Senior cabinet minister Bridget McKenzie insists the Australian government is taking action on climate change, even if some people don’t like its approach.

Australia has scored zero out of 100 on policy in the latest international climate change performance index.

The country dropped backwards to 56th place in the world rankings and its performance was marked “low” in two of four categories – greenhouse emissions and renewable energy.

Its rating was even worse in the other two categories – energy use and climate policy – where it scored a “very low” ranking.

The annual index comes as Australia comes under attack for using an accounting trick to meet its international climate change targets.

Senator McKenzie, who oversees an agriculture industry responsible for nearly 15 per cent of Australia’s carbon emissions, is quite comfortable using “carry-over credits” to meet climate targets.

“We are taking strong action,” she told reporters on Wednesday.

“People might not like the way we’re doing it, but that’s not to say that we’re not actually doing it.”
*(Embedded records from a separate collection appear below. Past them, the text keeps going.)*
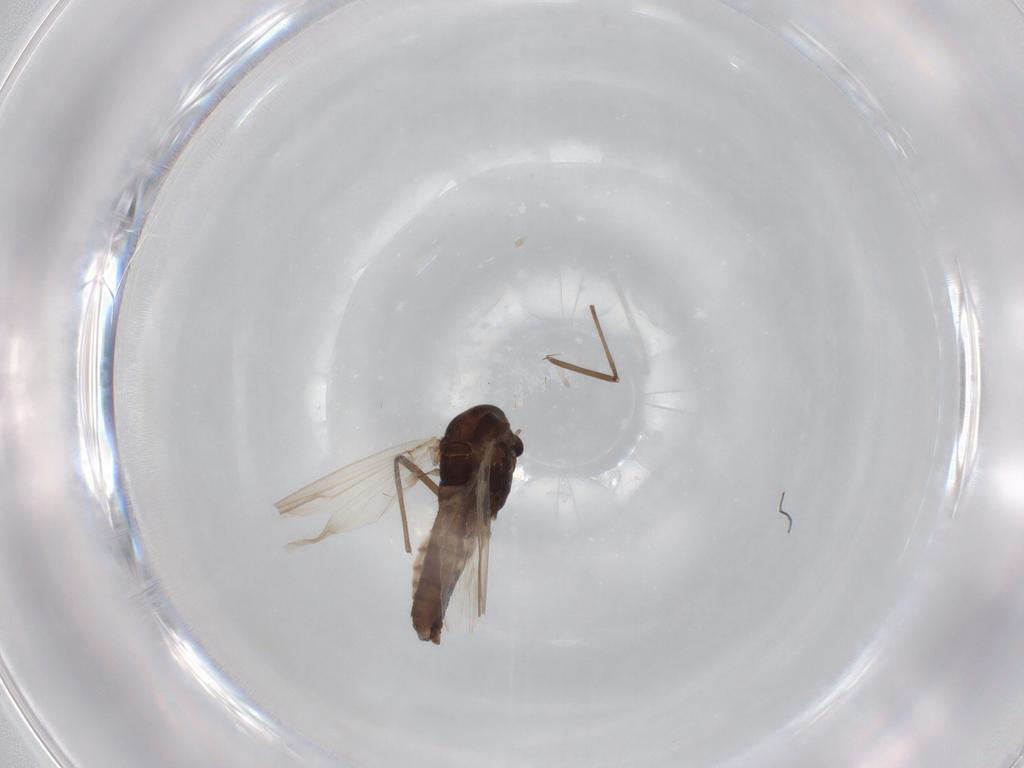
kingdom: Animalia
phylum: Arthropoda
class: Insecta
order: Diptera
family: Chironomidae
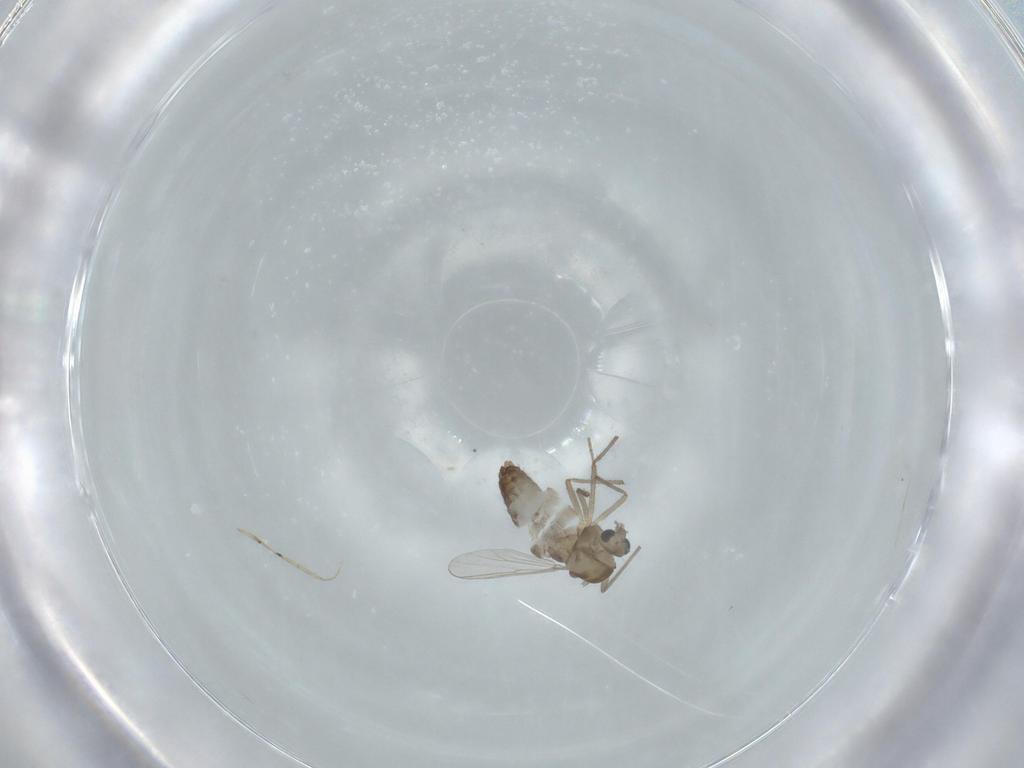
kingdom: Animalia
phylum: Arthropoda
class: Insecta
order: Diptera
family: Chironomidae
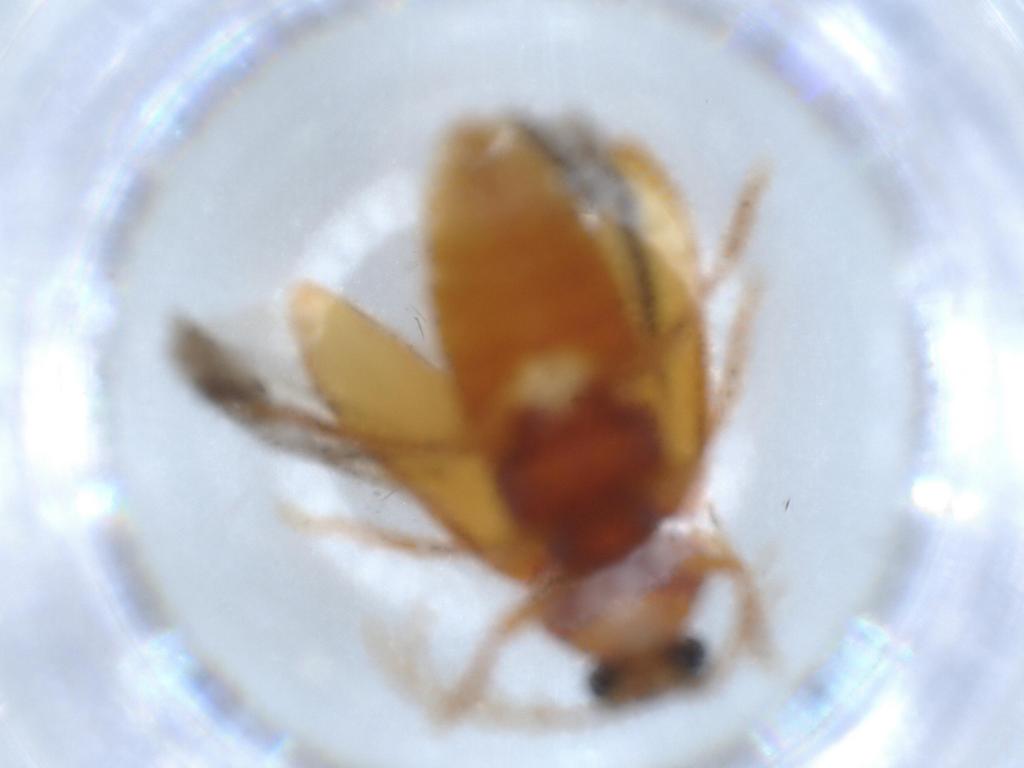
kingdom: Animalia
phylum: Arthropoda
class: Insecta
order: Coleoptera
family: Ptilodactylidae
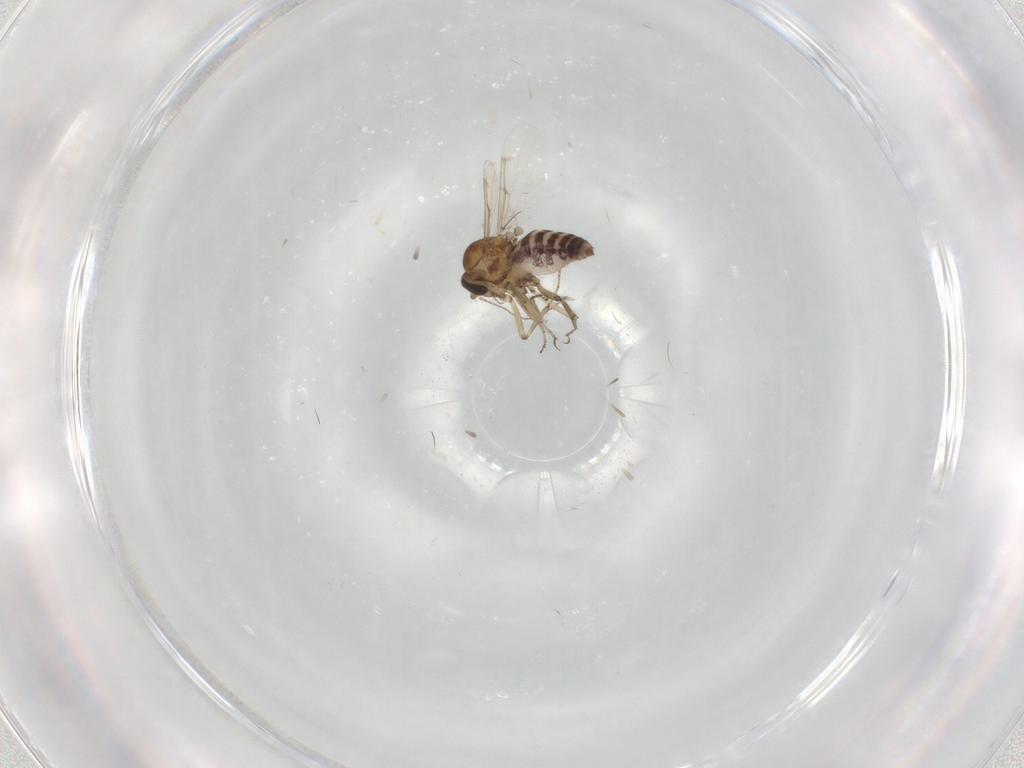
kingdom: Animalia
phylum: Arthropoda
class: Insecta
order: Diptera
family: Ceratopogonidae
Overnight, Australia’s energy minister called on other countries to reduce their carbon emissions in his major address to a UN climate change conference.

Angus Taylor also urged action on shoring up the legitimacy of the global carbon trading market, which some say is undermined by corruption.

“Here in Madrid, we need to finalise arrangements for Paris agreement carbon markets that give us confidence traded carbon units represent genuine emissions reductions,” Mr Taylor said.

Mr Taylor said Australia remained committed to the Paris agreement and was backing an unprecedented wave of clean energy investment.

Strong messages and targets alone would not address climate change, no matter how ambitious.

“The world needs action to reduce emissions and Australia believes technology is central to achieving this,” he told the COP25 summit.

Mr Taylor called on delegates to finalise arrangements for carbon markets under the Paris agreement.

“The Paris agreement sent a powerful signal to the world that countries are serious about climate action,” he said.

“Australia is committed to the Paris agreement.”

Enele Sopoaga, the former prime minister of Tuvalu, was highly critical of his speech.

“People on the front lines of the climate crisis, like Pacific islanders facing the obliteration of their homes, need climate action now, not more empty words,” he said.

“Climate change is the number one threat facing the Pacific islands – by refusing to take the crisis seriously, (Australian Prime Minister) Scott Morrison has no right to call the Pacific ‘family’.”

Australia has pledged to reduce emissions by 26 per cent below 2005 levels by 2030 as part of the Paris agreement.

However, government projections show more than half that target will be achieved through carryover credits from achieving goals of the Kyoto protocol.